Matthew Jagielski, Jonathan Ullman, Alina Oprea
TL;DR
This work interrogates whether DP-SGD's formal privacy guarantees reflect practical protection, proposing an empirical auditing framework based on data poisoning to derive lower bounds on the privacy parameter $\varepsilon$. By constructing poisoned datasets and using a classifier to distinguish DP-SGD outputs, the authors estimate $\varepsilon_{LB}$ and show it can be substantially tighter than prior privacy-attack estimates, revealing real-world privacy gaps. Central to their approach is ClipBKD, a clipping-aware backdoor poisoning attack that remains effective under gradient clipping and outperforms standard membership-inference and backdoor methods across multiple datasets. The results suggest that empirical attack-based auditing can complement analytical DP analyses, guiding parameter choices and highlighting the nuanced roles of clipping, initialization, and data distribution in practical privacy.

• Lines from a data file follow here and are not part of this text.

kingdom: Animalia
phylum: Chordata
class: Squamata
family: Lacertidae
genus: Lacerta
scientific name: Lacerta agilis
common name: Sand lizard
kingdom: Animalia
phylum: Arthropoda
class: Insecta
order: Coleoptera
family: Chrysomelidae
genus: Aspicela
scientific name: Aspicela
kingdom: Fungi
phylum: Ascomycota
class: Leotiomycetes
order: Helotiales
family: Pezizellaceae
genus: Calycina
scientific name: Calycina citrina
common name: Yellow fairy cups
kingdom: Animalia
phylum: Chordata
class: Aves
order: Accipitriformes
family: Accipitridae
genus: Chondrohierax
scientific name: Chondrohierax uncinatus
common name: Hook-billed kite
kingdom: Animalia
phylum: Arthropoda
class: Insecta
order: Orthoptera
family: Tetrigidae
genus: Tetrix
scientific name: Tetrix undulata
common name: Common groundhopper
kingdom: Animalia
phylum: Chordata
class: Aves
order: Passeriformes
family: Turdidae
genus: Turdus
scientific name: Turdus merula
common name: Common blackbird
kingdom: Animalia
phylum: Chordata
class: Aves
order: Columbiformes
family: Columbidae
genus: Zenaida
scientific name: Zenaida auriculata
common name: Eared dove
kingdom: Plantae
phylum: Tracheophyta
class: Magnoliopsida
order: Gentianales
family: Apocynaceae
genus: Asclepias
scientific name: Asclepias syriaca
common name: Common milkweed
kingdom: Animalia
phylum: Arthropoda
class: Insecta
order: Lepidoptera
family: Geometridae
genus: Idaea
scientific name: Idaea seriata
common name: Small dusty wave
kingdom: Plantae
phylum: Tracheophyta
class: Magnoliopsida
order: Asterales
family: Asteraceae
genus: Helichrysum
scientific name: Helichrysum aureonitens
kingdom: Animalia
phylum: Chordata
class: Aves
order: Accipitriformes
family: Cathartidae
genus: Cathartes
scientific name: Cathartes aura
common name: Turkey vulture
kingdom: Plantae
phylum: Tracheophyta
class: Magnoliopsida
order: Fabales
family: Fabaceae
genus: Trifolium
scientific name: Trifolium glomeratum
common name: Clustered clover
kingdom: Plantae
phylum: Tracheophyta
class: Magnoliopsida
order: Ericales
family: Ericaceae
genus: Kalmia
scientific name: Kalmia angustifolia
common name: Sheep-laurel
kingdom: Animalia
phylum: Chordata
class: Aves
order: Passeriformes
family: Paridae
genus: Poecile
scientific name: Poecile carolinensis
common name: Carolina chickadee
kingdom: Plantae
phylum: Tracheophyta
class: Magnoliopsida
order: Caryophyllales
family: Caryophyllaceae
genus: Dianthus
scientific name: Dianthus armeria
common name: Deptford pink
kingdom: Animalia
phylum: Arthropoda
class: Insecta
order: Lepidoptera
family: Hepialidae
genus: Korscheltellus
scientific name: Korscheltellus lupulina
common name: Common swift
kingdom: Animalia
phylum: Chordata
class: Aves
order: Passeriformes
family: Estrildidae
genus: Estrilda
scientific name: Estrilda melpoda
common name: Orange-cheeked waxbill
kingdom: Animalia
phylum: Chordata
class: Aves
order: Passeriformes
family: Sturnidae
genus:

The paper also demonstrates how the knowledge of $\varepsilon_{LB}$ can inform deployments by illustrating concrete privacy risks and prompting further theoretical refinements.
Abstract
We investigate whether Differentially Private SGD offers better privacy in practice than what is guaranteed by its state-of-the-art analysis. We do so via novel data poisoning attacks, which we show correspond to realistic privacy attacks. While previous work (Ma et al., arXiv 2019) proposed this connection between differential privacy and data poisoning as a defense against data poisoning, our use as a tool for understanding the privacy of a specific mechanism is new. More generally, our work takes a quantitative, empirical approach to understanding the privacy afforded by specific implementations of differentially private algorithms that we believe has the potential to complement and influence analytical work on differential privacy.